Untersuchter Text -
==========

Zeitenstimme sexueller Missbrauch

Zeichen der Zeit

Labyrinth

 

von Kindern und Jugendlichen durch Priester

Die ganze Nation beschäftigt zur Zeit das Thema sexuelle Übergriffe auf Jugendliche einiger Priester. Um es gleich zu sagen: Da ist nichts zu entschuldigen. Jeder Täter ist einer zu viel. Ebenso kann nicht die Unachtsamkeit oder auch Hilflosigkeit von Vorgesetzten entschuldigt sein.

Es sollte jedoch durch den Fall des Missbrauchs Jugendlicher an renommierten katholischen Privatschulen insgesamt der Blick auf das Phänomen des sexuellen Missbrauchs gelenkt werden. Und es wäre ein grobes und auch sehr ungerechtes Fehlverhalten der Öffentlichkeit und ihrer Medien, wenn dies nicht geschähe, sondern einseitig die katholischen Priester ins Visier genommen würden/werden.

==========

Vorliegendes Material -
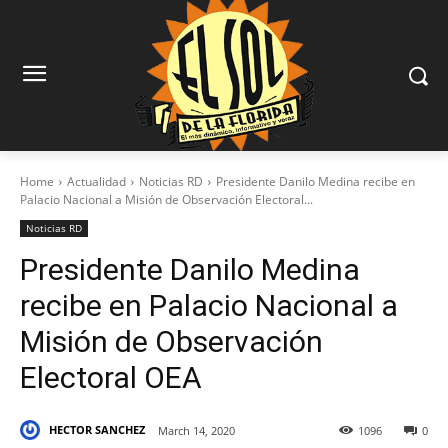
Home
Actualidad
Noticias RD
Presidente Danilo Medina recibe en
Palacio Nacional a Misión de Observación Electoral...
Noticias RD
Presidente Danilo Medina
recibe en Palacio Nacional a
Misión de Observación
Electoral OEA
HECTOR SANCHEZ
March 14, 2020
1096
0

==========

Aufgabe 1 - Ändern Sie den Text über den Missbrauch durch Priester, indem Sie den Abschnitt ab den Worten „Zeichen der Zeit" bis einschließlich „Vorgesetzten entschuldigt sein." wiedergeben und darin „Vorgesetzten" durch „Verantwortlichen" ersetzen.
Aufgabe 2 - An welchen Schulen wurden Jugendliche laut dem Text über den Missbrauch durch Priester missbraucht?
Aufgabe 3 - Führen Sie den Text über den Missbrauch durch Priester im Anschluss an seinen letzten Satz fort.

Ergebnis der Übung 1 -
Zeichen der Zeit

Labyrinth

 

von Kindern und Jugendlichen durch Priester

Die ganze Nation beschäftigt zur Zeit das Thema sexuelle Übergriffe auf Jugendliche einiger Priester. Um es gleich zu sagen: Da ist nichts zu entschuldigen. Jeder Täter ist einer zu viel. Ebenso kann nicht die Unachtsamkeit oder auch Hilflosigkeit von Verantwortlichen entschuldigt sein.

Ergebnis der Übung 2 - An renommierten katholischen Privatschulen.

Ergebnis der Übung 3 -
Da will ich die Wochenzeitung “Die Zeit” wieder einmal hervorheben, die sich auch diesem Thema in gewohnter Umsichtigkeit und mit weitem Horizont stellt. Ich zitiere aus der Ausgabe vom 11. Februar 2010, Dossier:

“Der Berliner Psychiater Kröber kann in den Zeitungen seiner Stadt jetzt täglich seitenweise lesen, was zwei oder drei Jesuiten vor dreißig Jahren im Canisius-Kolleg angerichtet haben – aber kaum einen Artikel darüber, dass es seither offenbar keine Übergriffe mehr gab. Das hält er für Heuchelei. ‘Jeder weiß, dass sexuelle Belästigung von Kindern an allen Schulen der Republik vorkommt.'” 210 000 Übergriffe seit 1995 sind deutschlandweit polizeilich gemeldet (ebd.).

“Kröbers Schlussfolgerung: ‘Der durchschnittliche deutsche Mann wird mit 36-mal größerer Wahrscheinlichkeit übergriffig als der katholische Priester.'” Kröber – so Die Zeit – ist Psychiater in Berlin, Mitglied der evangelischen Kirche und Atheist und Gesprächspartner des Papstes in der Frage des sexuellen Missbrauchs durch Priester.

Doch soll gesagt sein, dass es nicht leicht ist, mit dem Thema strafrechtlich, psychologisch und pädagogisch umzugehen. Sollen die Väter (und auch einige Mütter), ältere Brüder, Verwandte, gute Bekannte, die sich solcher Taten schuldig machen, alle ins Gefängnis? Und die, die sie nicht anzeigen, mit dazu? Wieviel Vertuschung darf sein? Wieviel soll/darf “privat” ausgemacht werden? Die oben genannte hohe Zahl bezieht sich lediglich auf die polizeilich gemeldeten Fälle. Man muss davon ausgehen, dass die meisten Fälle sowieso nicht polizeilich gemeldet werden.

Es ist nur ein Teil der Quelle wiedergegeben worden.